Fifteen-year-old Daisy is sent from Manhattan to England to visit her aunt and cousins she’s never met: three boys near her age, and their little sister. Her aunt goes away on business soon after Daisy arrives. The next day bombs go off as London is attacked and occupied by an unnamed enemy.
As power fails, and systems fail, the farm becomes more isolated. Despite the war, it’s a kind of Eden, with no adults in charge and no rules, a place where Daisy’s uncanny bond with her cousins grows into something rare and extraordinary. But the war is everywhere, and Daisy and her cousins must lead each other into a world that is unknown in the scariest, most elemental way.
I’m going to open by saying I’m not really sure how I feel about this book. It’s short and a quick read. Despite the unconventional writing style, I was interested in the story. I think the main thing that bothered me about this book was the consensual incestuous relationship in the book. The sex wasn’t my problem. I just would have preferred the couple to not have been related–and no matter what the authors suggests, both characters were old enough to know their intimate relationship should be avoided.
The book doesn’t focus on the relationship the teens are involved in, that’s just one element in the story.
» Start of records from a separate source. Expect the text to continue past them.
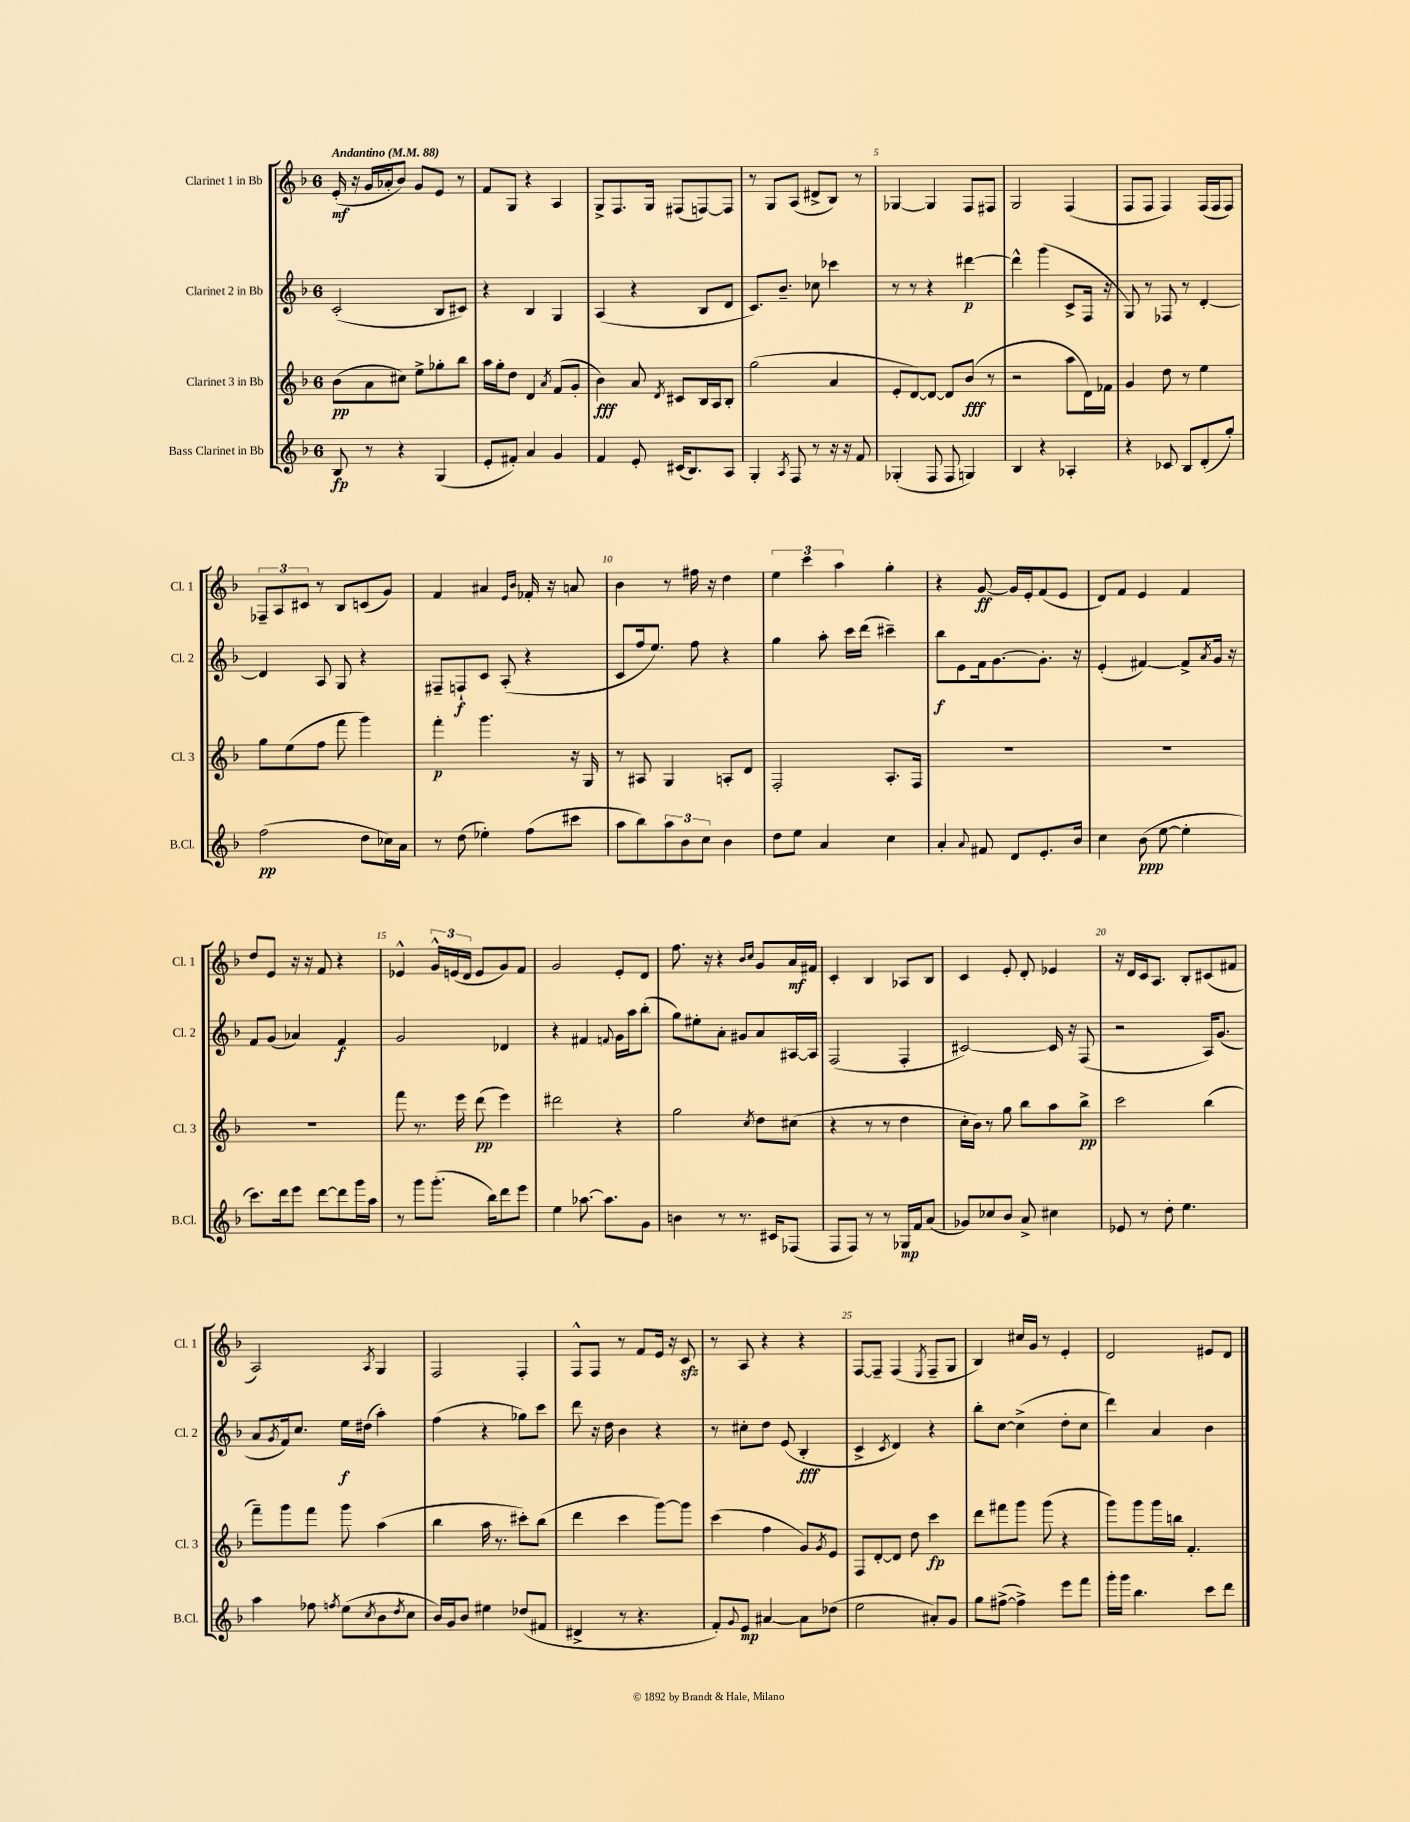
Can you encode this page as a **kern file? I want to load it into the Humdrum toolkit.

**kern	**dynam	**kern	**dynam	**kern	**dynam	**kern	**dynam
*part4	*part4	*part3	*part3	*part2	*part2	*part1	*part1
*staff4	*staff4	*staff3	*staff3	*staff2	*staff2	*staff1	*staff1
*I"Bass Clarinet in Bb	*	*I"Clarinet 3 in Bb	*	*I"Clarinet 2 in Bb	*	*I"Clarinet 1 in Bb	*
*I'B.Cl.	*	*I'Cl. 3	*	*I'Cl. 2	*	*I'Cl. 1	*
*clefG2	*	*clefG2	*	*clefG2	*	*clefG2	*
*k[b-]	*	*k[b-]	*	*k[b-]	*	*k[b-]	*
*M6/8	*	*M6/8	*	*M6/8	*	*M6/8	*
*MM88	*	*MM88	*	*MM88	*	*MM88	*
=1	=1	=1	=1	=1	=1	=1	=1
!	!	!	!	!	!	!LO:TX:a:B:t=Andantino	!
8B-/	fp	(8b-\L	pp	(2c'/	.	(16e'/	mf
.	.	.	.	.	.	16r	.
8r	.	8a\	.	.	.	16g/LL	.
.	.	.	.	.	.	16a-X'/J	.
4r	.	8cc#X\J)	.	.	.	8b-/J)	.
.	.	8ee^\L	.	.	.	8g/L	.
(4G/	.	8gg-X'\	.	8B-/L	.	8e/J	.
.	.	8bb-\J	.	8c#X/J)	.	8r	.
=2	=2	=2	=2	=2	=2	=2	=2
8e'/L	.	16aa\LL	.	4r	.	8f/L	.
.	.	16gg'\J	.	.	.	.	.
8f#X'/J)	.	8dd\J	.	.	.	8G/J	.
4a/	.	4d/	.	4B-/	.	4r	.
.	.	8qa/	.	.	.	.	.
4g/	.	(8f/L	.	4G/	.	4A/	.
.	.	8g'/J	.	.	.	.	.
=3	=3	=3	=3	=3	=3	=3	=3
4f/	.	4b-\)	fff	(4A/	.	8G^/L	.
.	.	.	.	.	.	8.F/	.
8e'/	.	8a/	.	4r	.	.	.
.	.	.	.	.	.	16G/Jk	.
.	.	8qd/	.	.	.	.	.
(16c#X/KL	.	8c#X/L	.	.	.	(8F#X/L	.
8.B-/)	.	.	.	.	.	.	.
.	.	16B-/L	.	8B-/L	.	[8Fn/)	.
.	.	16A/J	.	.	.	.	.
8A/J	.	8B-'/J	.	8d/J	.	8F/J]	.
=4	=4	=4	=4	=4	=4	=4	=4
4G'/	.	(2gg\	.	8.c/L)	.	8r	.
.	.	.	.	.	.	8G/L	.
.	.	.	.	8.b-~/J	.	.	.
8qA/	.	.	.	.	.	.	.
8F/	.	.	.	.	.	(8A/J	.
8r	.	.	.	8cc-X\	.	8d#X^/L	.
16r	.	4a/	.	4ccc-X\	.	8B-/J)	.
16r	.	.	.	.	.	.	.
8f/	.	.	.	.	.	8r	.
=5	=5	=5	=5	=5	=5	=5	=5
(4G-X'/	.	8e'/L	.	8r	.	[4G-X/	.
.	.	[8d/)	.	8r	.	.	.
8F/	.	8d/J_	.	4r	.	4G-/]	.
8F/	.	8d/L]	.	.	.	.	.
4Gn/)	.	(8b-/J	fff	[4ddd#X\	p	8F/L	.
.	.	8r	.	.	.	8F#X/J	.
=6	=6	=6	=6	=6	=6	=6	=6
4B-/	.	2r	.	4ddd#^^\]	.	2G/	.
4r	.	.	.	(4ggg\	.	.	.
4A-X'/	.	8aa\L	.	8c^/L	.	(4F/	.
.	.	16d\L)	.	16F/Jk	.	.	.
.	.	16f-X\JJ	.	16r	.	.	.
=7	=7	=7	=7	=7	=7	=7	=7
4r	.	4g/	.	8G/)	.	8F/L	.
.	.	.	.	8r	.	8F/J	.
8c-X/	.	8dd\	.	8F-X/	.	4F/)	.
8B-/L	.	8r	.	8r	.	.	.
(8d'/	.	4ee\	.	[4d'/	.	(16F/LL	.
.	.	.	.	.	.	16F/J	.
8gg'/J)	.	.	.	.	.	8F/J)	.
!!LO:LB:g=z
=8	=8	=8	=8	=8	=8	=8	=8
(2ff\	pp	8gg\L	.	4d/]	.	12F-X~/L	.
.	.	.	.	.	.	12A/	.
.	.	(8ee\	.	.	.	.	.
.	.	.	.	.	.	12c#X/J	.
.	.	8ff\J	.	8A/	.	8r	.
.	.	8fff\	.	8G/	.	8B-/L	.
8dd\L	.	4ggg\)	.	4r	.	(8cn/	.
16cc-X\L)	.	.	.	.	.	8g/J)	.
16a\JJ	.	.	.	.	.	.	.
=9	=9	=9	=9	=9	=9	=9	=9
8r	.	4fff'\	p	8F#X~/L	.	4f/	.
(8dd\	.	.	.	8Fn`/	f	.	.
4ee-X'\)	.	4.ggg\	.	8c/J	.	4a#X/	.
.	.	.	.	(8A'/	.	.	.
.	.	.	.	.	.	16qqe/LL	.
.	.	.	.	.	.	16qqb-/JJ	.
(8ff\L	.	.	.	4r	.	16f-X'/	.
.	.	.	.	.	.	16r	.
8ccc#X\J	.	16r	.	.	.	8an/	.
.	.	16G/	.	.	.	.	.
=10	=10	=10	=10	=10	=10	=10	=10
8aa\L	.	8r	.	8c/L	.	4b-\	.
8bb-\)	.	8A#X/	.	16ff/k	.	.	.
.	.	.	.	8.ee/J)	.	.	.
12aa\	.	4G/	.	.	.	8r	.
12b-\	.	.	.	.	.	.	.
.	.	.	.	8ff\	.	16ff#X\	.
12cc\J	.	.	.	.	.	.	.
.	.	.	.	.	.	16r	.
4b-\	.	8An'/L	.	4r	.	4dd\	.
.	.	8d/J	.	.	.	.	.
=11	=11	=11	=11	=11	=11	=11	=11
8dd\L	.	2F'/	.	4gg\	.	6ee\	.
8ee\J	.	.	.	.	.	.	.
.	.	.	.	.	.	6ccc\	.
4a/	.	.	.	8aa'\	.	.	.
.	.	.	.	.	.	6aa\	.
.	.	.	.	16ccc\LL	.	.	.
.	.	.	.	(16ddd\JJ	.	.	.
4cc\	.	8.A'/L	.	4ccc#X~\)	.	4gg'\	.
.	.	16F/Jk	.	.	.	.	.
=12	=12	=12	=12	=12	=12	=12	=12
4a'/	.	2.r	.	8bb-\L	f	4r	.
.	.	.	.	8e\	.	.	.
8qqa/	.	.	.	.	.	.	.
8f#X/	.	.	.	16f\k	.	[8g/	ff
.	.	.	.	[8.g\	.	.	.
8d/L	.	.	.	.	.	16g/LL]	.
.	.	.	.	.	.	16e'/J	.
8.e'/	.	.	.	8.g'\J]	.	(8f/	.
.	.	.	.	.	.	8e/J	.
16b-/Jk	.	.	.	16r	.	.	.
=13	=13	=13	=13	=13	=13	=13	=13
4cc\	.	2.r	.	(4e'/	.	8d/L)	.
.	.	.	.	.	.	8f/J	.
(8b-\	ppp	.	.	[4f#X/)	.	4e/	.
[8ee\	.	.	.	.	.	.	.
4ee'\]	.	.	.	8f#^/L]	.	4f/	.
.	.	.	.	8qa/	.	.	.
.	.	.	.	16g/Jk	.	.	.
.	.	.	.	16r	.	.	.
!!LO:LB:g=z
=14	=14	=14	=14	=14	=14	=14	=14
8.ccc\L)	.	2.r	.	8f/L	.	8dd/L	.
.	.	.	.	(8g/J	.	8e/J	.
16ddd\k	.	.	.	.	.	.	.
8eee\J	.	.	.	4a-X/)	.	16r	.
.	.	.	.	.	.	16r	.
[8ddd\L	.	.	.	.	.	8f/	.
8ddd\]	.	.	.	4f/	f	4r	.
16ggg\L	.	.	.	.	.	.	.
16aa\JJ	.	.	.	.	.	.	.
=15	=15	=15	=15	=15	=15	=15	=15
8r	.	8fff\	.	2g/	.	4e-X^^/	.
8ggg\L	.	8.r	.	.	.	.	.
(8.ggg'\J	.	.	.	.	.	24g^^/LL	.
.	.	.	.	.	.	(24en/	.
.	.	16eee\	.	.	.	.	.
.	.	.	.	.	.	24d/JJ	.
.	.	(8ddd\	pp	.	.	8e/L	.
16bb-\KL)	.	.	.	.	.	.	.
8ddd\	.	4eee\)	.	4d-X/	.	8g/)	.
8eee\J	.	.	.	.	.	8f/J	.
=16	=16	=16	=16	=16	=16	=16	=16
4ee\	.	2ddd#X\	.	4r	.	2g/	.
[8.aa-X\	.	.	.	4f#X/	.	.	.
8.aa-\L]	.	.	.	.	.	.	.
.	.	.	.	8qqfn/	.	.	.
.	.	4r	.	16g\LL	.	8e'/L	.
.	.	.	.	16aa\J	.	.	.
8g\J	.	.	.	(8bb-'\J	.	8d/J	.
=17	=17	=17	=17	=17	=17	=17	=17
4bn\	.	2gg\	.	8gg\L)	.	8.ff\	.
.	.	.	.	8ee#X'\	.	.	.
.	.	.	.	.	.	16r	.
8r	.	.	.	8a'\J	.	4r	.
8.r	.	.	.	8g#X/L	.	.	.
.	.	.	.	.	.	16qqb-/LL	.
.	.	8qcc/	.	.	.	16qqcc/JJ	.
.	.	8dd\L	.	8a/	.	8g/L	.
16c#X/KL	.	.	.	.	.	.	.
(8F-X/J	.	(8cc#X\J	.	[16A#X/L	.	16a/L	mf
.	.	.	.	16A#/JJ]	.	16f#X/JJ	.
=18	=18	=18	=18	=18	=18	=18	=18
8F/L	.	4r	.	(2F/	.	4c'/	.
8F/J)	.	.	.	.	.	.	.
8r	.	8r	.	.	.	4B-/	.
8r	.	8r	.	.	.	.	.
16G-X/LL	mp	4dd\	.	4F'/	.	8A-X/L	.
16f/J	.	.	.	.	.	.	.
(8a/J	.	.	.	.	.	8B-/J	.
=19	=19	=19	=19	=19	=19	=19	=19
8g-X/L)	.	16cc'\LL	.	[2c#X/)	.	4c/	.
.	.	16b-\JJ)	.	.	.	.	.
8cc-X/	.	8r	.	.	.	.	.
8b-/J	.	8gg\	.	.	.	8e'/	.
8a^/	.	8bb-\L	.	.	.	8d'/	.
4cc#X\	.	8aa\	.	16c#/]	.	4e-X/	.
.	.	.	.	16r	.	.	.
.	.	8bb-^\J	pp	(8F/	.	.	.
=20	=20	=20	=20	=20	=20	=20	=20
8e-X/	.	2ccc\	.	2r	.	16r	.
.	.	.	.	.	.	16d/LL	.
8r	.	.	.	.	.	16c/J	.
.	.	.	.	.	.	8.A/J	.
8dd'\	.	.	.	.	.	.	.
4.ee\	.	.	.	.	.	8B-'/L	.
.	.	(4bb-\	.	16A/KL)	.	(8c#X/	.
.	.	.	.	(8.g/J	.	.	.
.	.	.	.	.	.	8f#X/J	.
!!LO:LB:g=z
=21	=21	=21	=21	=21	=21	=21	=21
4aa\	.	8fff~\L)	.	8a/L	.	2A/)	.
.	.	.	.	8qg/	.	.	.
.	.	8ggg\	.	16f/k)	.	.	.
.	.	.	.	8.cc/J	.	.	.
8ff-X\	.	8fff\J	.	.	.	.	.
8qffn/	.	.	.	.	.	.	.
(8ee\L	.	8ggg\	.	16ee\LL	f	.	.
.	.	.	.	(16dd#X\JJ	.	.	.
8qcc/	.	.	.	.	.	8qA/	.
8b-\	.	(4aa\	.	4aa'\)	.	4G/	.
8qdd/	.	.	.	.	.	.	.
8cc\J	.	.	.	.	.	.	.
=22	=22	=22	=22	=22	=22	=22	=22
16b-/LL)	.	4bb-\	.	(4ff\	.	2F/	.
16g/J	.	.	.	.	.	.	.
8b-/J	.	.	.	.	.	.	.
4ee#X\	.	16aa\	.	4r	.	.	.
.	.	8.r	.	.	.	.	.
(8dd-X/L	.	8ccc#X'\L)	.	8gg-X\L)	.	4F'/	.
8f#X/J	.	(8bb-\J	.	8ccc\J	.	.	.
=23	=23	=23	=23	=23	=23	=23	=23
4d#X^/	.	4ddd\	.	8ddd\	.	8F^^/L	.
.	.	.	.	16r	.	8F/J	.
.	.	.	.	16dd\	.	.	.
8r	.	4ccc\	.	4b-\	.	8r	.
4.r	.	.	.	.	.	8f/L	.
.	.	[8ggg\L)	.	4r	.	16e/Jk	.
.	.	.	.	.	.	16r	.
.	.	8ggg\J]	.	.	.	8czz/	.
=24	=24	=24	=24	=24	=24	=24	=24
8f'/L)	.	(4ccc\	.	8r	.	8r	.
8qqg/	.	.	.	.	.	.	.
8e/J	mp	.	.	8cc#X'\L	.	8A/	.
[4a#X/	.	4ff\	.	8dd\J	.	4r	.
.	.	.	.	(8e/	.	.	.
8a#\L]	.	8g/L)	.	4B-'/	fff	4r	.
.	.	8qg/	.	.	.	.	.
(8dd-X\J	.	8e/J	.	.	.	.	.
=25	=25	=25	=25	=25	=25	=25	=25
2ee\	.	8F/L	.	4c^/	.	[8F/L	.
.	.	[8d'/	.	.	.	8F~/J]	.
.	.	.	.	8qc/	.	.	.
.	.	8d/J]	.	4d/)	.	(4F/	.
.	.	8dd\	.	.	.	.	.
.	.	.	.	.	.	8qE/	.
8a#X'/L)	.	4ccc\	fp	4r	.	8F~/L	.
8g/J	.	.	.	.	.	8G/J	.
=26	=26	=26	=26	=26	=26	=26	=26
8gg\L	.	8ddd\L	.	8bb-'\L	.	4B-/)	.
([8ff#X^\J	.	8fff#X\	.	[8cc\J	.	.	.
4ff#^\])	.	8ggg\J	.	(4cc^\]	.	16cc#X/LL	.
.	.	.	.	.	.	16g/JJ	.
.	.	(8ggg\	.	.	.	8r	.
8eee\L	.	4r	.	8dd'\L	.	4e'/	.
8fff\J	.	.	.	8cc\J	.	.	.
=27	=27	=27	=27	=27	=27	=27	=27
16ggg'\LL	.	8ggg\L)	.	4ddd\)	.	2d/	.
16ggg\JJ	.	.	.	.	.	.	.
4.bb-\	.	8ggg\	.	.	.	.	.
.	.	16ggg\L	.	4a/	.	.	.
.	.	16bbn\JJ	.	.	.	.	.
.	.	4.f'/	.	.	.	.	.
8ccc\L	.	.	.	4b-\	.	8e#X/L	.
8ddd\J	.	.	.	.	.	8d/J	.
==	==	==	==	==	==	==	==
*-	*-	*-	*-	*-	*-	*-	*-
Daisy is, probably what is considered, an anorexic. The kids are forced to survive on their own. The main focus was the war and how it affected the lives of all those involved. It’s told in Daisy’s point of view, so you only find out what happens to some of the characters at the end of the book. Everyone starves, and everyone has to find their own coping mechanisms to survive the war–even after the war ends.
This book could have been more powerful. But it was an interesting mix of what past wars were like, coupled with what those wars would be like in modern times. It was an interesting world that Rosoff created. I read through it all quickly, compelled to learn more to see what happened next, but I wanted it to be more. And I think why it didn’t have the impact it could have was because Rosoff was trying to address too many issues at once–living alone without parents, incest, starvation, anorexia, family relationships, death, war and terrorism. That’s a lot to chew.